Recommendation 3, encourages “Presbyterian medical personnel, caregivers, pastors, deacons, and other providers of end-of-life treatment, care, and support to lead studies and discussions of these resources…” for the purpose of strengthening “the understanding and use of advance directives.” The Affirmation statement itself follows the encouragement to conversation and certainly provides a springboard for discussion. One needs to keep in mind, however, that because of the wording of recommendation #2, the Affirmation is not only a statement to launch discussion, but the foundation for ongoing advocacy efforts of the PC(USA) Office of Public Witness in Washington D.C. and the Presbyterian Ministry at theUnited Nations and other advocacy and advisory committees of the PCUSA.
The affirmation titled “Affirmation: Faithful Living at the End-of-Life” begins by stating, “God’s good gift of life does not come without God’s guidance, guidance carried in the Scriptures of Old and New Testaments and interpreted in our confessions of faith.” It lifts up the advances in medical science that have prolonged life and reduced pain and affirms God’s “abiding presence” which accompanies this process. I would have preferred it reference God as ‘Creator’ of life, rather than its ‘cosmic Giver’ and I believe scripture teaches that God views human beings as more than “part of the web of creation” (whatever that might mean)—but perhaps I’m just being word-picky.
Death is described as a “purposeful journey” and the completion of our baptisms. While the suffering that often accompanies death and the frailty of our human bodies is readily acknowledged, so is the power of resurrection that empowers us even in grief to respond with hope.

One paragraph in the affirmation especially gives me pause. The language is reminiscent of sections of the abortion policy document that permit—even condone—a woman’s choice to abort her child. “Decisions to hasten death may be understandable as a last resort” rings with the warning reminder of how quickly, “Abortion ought to be an option of last resort” became abortions covered in the Board of Pensions Medical Benefits Plan. Will decisions to hasten death—deep sedation, physician assisted suicide—also become covered under the medical benefits we provide for our pastors and their families? 

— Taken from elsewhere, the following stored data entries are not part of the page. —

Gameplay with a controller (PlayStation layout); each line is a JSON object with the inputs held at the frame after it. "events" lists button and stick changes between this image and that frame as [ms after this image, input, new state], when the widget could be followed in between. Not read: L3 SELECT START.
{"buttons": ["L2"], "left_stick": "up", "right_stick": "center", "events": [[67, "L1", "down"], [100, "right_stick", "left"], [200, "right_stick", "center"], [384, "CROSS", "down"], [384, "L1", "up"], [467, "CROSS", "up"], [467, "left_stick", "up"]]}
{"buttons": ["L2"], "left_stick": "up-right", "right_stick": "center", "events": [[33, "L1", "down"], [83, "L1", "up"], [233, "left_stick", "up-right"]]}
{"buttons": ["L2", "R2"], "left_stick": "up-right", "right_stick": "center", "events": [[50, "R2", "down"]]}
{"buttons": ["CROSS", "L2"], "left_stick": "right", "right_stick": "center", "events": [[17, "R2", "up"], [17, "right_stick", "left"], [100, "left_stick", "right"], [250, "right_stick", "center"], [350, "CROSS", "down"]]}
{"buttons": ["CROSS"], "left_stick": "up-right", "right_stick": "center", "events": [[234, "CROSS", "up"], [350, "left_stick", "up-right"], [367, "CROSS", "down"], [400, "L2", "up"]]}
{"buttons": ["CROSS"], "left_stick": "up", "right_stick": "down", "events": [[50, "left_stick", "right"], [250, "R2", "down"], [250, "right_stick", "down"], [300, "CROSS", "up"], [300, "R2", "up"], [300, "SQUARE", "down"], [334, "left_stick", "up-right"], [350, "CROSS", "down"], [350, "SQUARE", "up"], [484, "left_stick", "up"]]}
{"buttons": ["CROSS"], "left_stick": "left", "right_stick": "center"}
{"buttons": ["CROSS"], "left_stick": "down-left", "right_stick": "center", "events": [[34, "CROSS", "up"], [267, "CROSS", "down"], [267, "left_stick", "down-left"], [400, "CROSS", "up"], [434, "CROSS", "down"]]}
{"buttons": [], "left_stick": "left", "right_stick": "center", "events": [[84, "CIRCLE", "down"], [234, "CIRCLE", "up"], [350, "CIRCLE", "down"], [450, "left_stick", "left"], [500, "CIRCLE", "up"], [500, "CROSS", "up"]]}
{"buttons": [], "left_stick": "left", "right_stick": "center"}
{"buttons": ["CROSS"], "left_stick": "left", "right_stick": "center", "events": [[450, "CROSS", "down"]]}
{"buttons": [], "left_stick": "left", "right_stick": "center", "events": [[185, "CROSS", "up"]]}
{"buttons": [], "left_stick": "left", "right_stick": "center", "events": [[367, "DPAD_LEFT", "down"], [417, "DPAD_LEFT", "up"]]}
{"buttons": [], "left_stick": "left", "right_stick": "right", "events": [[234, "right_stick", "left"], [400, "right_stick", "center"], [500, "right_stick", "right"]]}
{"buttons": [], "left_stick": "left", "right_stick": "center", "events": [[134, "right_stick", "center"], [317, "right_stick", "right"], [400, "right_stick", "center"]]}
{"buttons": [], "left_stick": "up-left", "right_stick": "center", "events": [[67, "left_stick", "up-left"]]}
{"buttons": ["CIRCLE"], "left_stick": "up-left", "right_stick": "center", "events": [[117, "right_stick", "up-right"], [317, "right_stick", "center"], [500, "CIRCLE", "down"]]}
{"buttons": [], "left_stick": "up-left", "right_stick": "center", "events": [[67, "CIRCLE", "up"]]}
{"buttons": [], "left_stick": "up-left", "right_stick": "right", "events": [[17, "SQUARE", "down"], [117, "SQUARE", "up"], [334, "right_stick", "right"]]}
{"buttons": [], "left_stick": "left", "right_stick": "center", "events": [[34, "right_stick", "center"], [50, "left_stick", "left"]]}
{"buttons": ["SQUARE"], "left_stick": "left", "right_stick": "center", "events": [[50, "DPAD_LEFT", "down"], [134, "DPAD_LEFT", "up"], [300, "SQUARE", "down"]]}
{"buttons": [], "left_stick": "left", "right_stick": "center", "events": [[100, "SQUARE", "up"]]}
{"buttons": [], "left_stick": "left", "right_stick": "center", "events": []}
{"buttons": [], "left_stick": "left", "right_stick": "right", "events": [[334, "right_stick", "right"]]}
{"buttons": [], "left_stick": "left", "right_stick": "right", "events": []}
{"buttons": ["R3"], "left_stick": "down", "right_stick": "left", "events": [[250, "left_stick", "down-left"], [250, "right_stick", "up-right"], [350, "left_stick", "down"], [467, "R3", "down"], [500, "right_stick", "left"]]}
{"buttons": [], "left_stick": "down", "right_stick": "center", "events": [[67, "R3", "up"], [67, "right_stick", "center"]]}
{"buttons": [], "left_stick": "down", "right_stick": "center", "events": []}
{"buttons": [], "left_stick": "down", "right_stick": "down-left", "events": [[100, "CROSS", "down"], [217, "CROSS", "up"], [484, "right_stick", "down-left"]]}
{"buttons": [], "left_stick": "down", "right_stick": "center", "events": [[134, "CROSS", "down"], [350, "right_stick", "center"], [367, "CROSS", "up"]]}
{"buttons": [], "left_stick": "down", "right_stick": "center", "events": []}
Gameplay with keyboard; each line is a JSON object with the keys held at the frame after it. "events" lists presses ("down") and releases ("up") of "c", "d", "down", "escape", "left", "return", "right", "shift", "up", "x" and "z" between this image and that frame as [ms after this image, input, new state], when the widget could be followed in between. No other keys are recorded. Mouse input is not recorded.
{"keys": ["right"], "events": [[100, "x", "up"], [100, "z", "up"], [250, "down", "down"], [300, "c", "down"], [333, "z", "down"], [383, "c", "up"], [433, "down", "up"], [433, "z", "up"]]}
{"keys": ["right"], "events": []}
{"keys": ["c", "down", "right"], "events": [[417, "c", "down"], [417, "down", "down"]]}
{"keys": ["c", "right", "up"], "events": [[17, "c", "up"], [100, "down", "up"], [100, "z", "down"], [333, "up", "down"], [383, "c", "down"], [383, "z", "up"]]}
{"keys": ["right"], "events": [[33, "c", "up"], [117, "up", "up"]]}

And this statement reeks of a utilitarian view of human life:
While sharing in the historic Christian opposition to suicide, we do not find it condemned in Scripture nor see ourselves called to judge others, particularly those facing irreversible deterioration of awareness and bodily function.”
And then there is this:
“Palliative (or terminal) sedation may in some cases be chosen prayerfully and within one’s fully informed circle of care, knowing that death is typically a byproduct at some point.”
Recommendation 4, calls for support for persons facing end-of-life decisions in seven sub-points. It encourages all PCUSA members and friends to develop end-of-life directives, living wills or POLSTS; affirms doctor patient discussions, affirms judicial and legislative presidents that protect rights to refuse treatment, hydration and nutrition; recognizes diversity among Presbyterians regarding physician assisted suicide and calls for regulations that protect the vulnerable; supports study of PAS; encourages organ donation as a gracious gift, and encourages careful planning of funerals.
Lots of potential and plentiful room for pitfalls. Commissioners, Please proceed with prayer, care, and caution!